Don Carlo Doneda, misionero italiano de 60 años que reside en Santiago de Cuba, declaró al diario Corriere della Sera que el país se encuentra «cerca del abismo» por la escasez crítica de alimentos, medicinas y los prolongados apagones que afectan a la población.
La entrevista de Andrea Galli en el Corriere della Sera
El corresponsal Andrea Galli entrevistó a Don Carlo Doneda, uno de los últimos italianos que permanecen en la isla, quien describió una realidad marcada por la escasez generalizada.
Doneda, miembro de los Misioneros de la Consolata, reside en la región oriental del país, una de las más pobres de Cuba. El misionero señaló que el huracán Melissa, ocurrido en el invierno, agravó aún más la situación y que numerosas familias de Santiago acuden a la iglesia sin saber qué tipo de ayuda solicitar.
Escasez de medicamentos en los hospitales
El misionero reportó que en los hospitales faltan antibióticos, anestésicos, analgésicos, reactivos para análisis, material quirúrgico y gasas. Los pocos medicamentos que se consiguen en el mercado negro cuestan entre veinte y treinta veces su precio regular. Doneda también describió el colapso de los servicios esenciales: los apagones duran hasta veinte horas seguidas y la falta de combustible ha paralizado la recogida de basura, el transporte público y las ambulancias.

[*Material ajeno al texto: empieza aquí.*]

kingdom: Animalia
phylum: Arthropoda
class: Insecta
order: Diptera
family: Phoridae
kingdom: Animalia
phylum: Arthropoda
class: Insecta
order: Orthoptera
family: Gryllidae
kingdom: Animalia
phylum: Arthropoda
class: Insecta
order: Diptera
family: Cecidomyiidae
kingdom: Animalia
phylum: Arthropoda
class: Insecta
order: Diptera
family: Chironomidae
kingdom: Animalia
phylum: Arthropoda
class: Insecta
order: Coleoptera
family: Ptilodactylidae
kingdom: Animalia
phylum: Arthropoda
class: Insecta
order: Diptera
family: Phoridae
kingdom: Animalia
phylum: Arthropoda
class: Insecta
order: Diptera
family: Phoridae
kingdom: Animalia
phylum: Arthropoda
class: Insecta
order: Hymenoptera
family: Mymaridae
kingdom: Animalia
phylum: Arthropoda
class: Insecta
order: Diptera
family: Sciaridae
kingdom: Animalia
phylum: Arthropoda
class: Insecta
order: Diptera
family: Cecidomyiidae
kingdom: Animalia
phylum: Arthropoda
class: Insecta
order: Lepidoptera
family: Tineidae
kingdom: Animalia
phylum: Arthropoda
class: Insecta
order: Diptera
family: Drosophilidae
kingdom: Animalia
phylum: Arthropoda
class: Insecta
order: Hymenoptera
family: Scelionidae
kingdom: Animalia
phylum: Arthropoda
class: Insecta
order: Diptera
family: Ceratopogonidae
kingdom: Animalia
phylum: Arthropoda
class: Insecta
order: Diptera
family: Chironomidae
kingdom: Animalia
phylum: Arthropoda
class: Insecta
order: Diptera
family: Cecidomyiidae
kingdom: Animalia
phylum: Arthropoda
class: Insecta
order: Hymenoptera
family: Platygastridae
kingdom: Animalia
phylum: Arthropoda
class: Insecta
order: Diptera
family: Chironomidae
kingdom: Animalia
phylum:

Crisis energética y servicios paralizados
La desaparición del combustible, según contó Doneda a Corriere della Sera, provocó la suspensión del servicio de recogida de residuos y la inmovilización de ambulancias. El deterioro del mantenimiento de las plantas de tratamiento ha afectado la calidad del agua potable. La criminalidad, agregó, ha aumentado y los vertederos en las calles multiplican las epidemias.
El sistema escolar y la fuga de jóvenes
Otro de los datos que destacó el misionero fue que el curso escolar terminó sin exámenes, lo que consideró un signo de deterioro para los jóvenes, cuyo único deseo es abandonar la isla. Las tiendas del Estado están vacías y el sistema de racionamiento ha colapsado. Las vacunas pediátricas, añadió, ya no se garantizan.
Doneda concluyó que en Cuba ya no se discute de quién es la culpa, sino si la situación empeorará aún más. A pesar de todo, dijo, los cubanos son un pueblo de paciencia infinita y, a menudo, de resignación.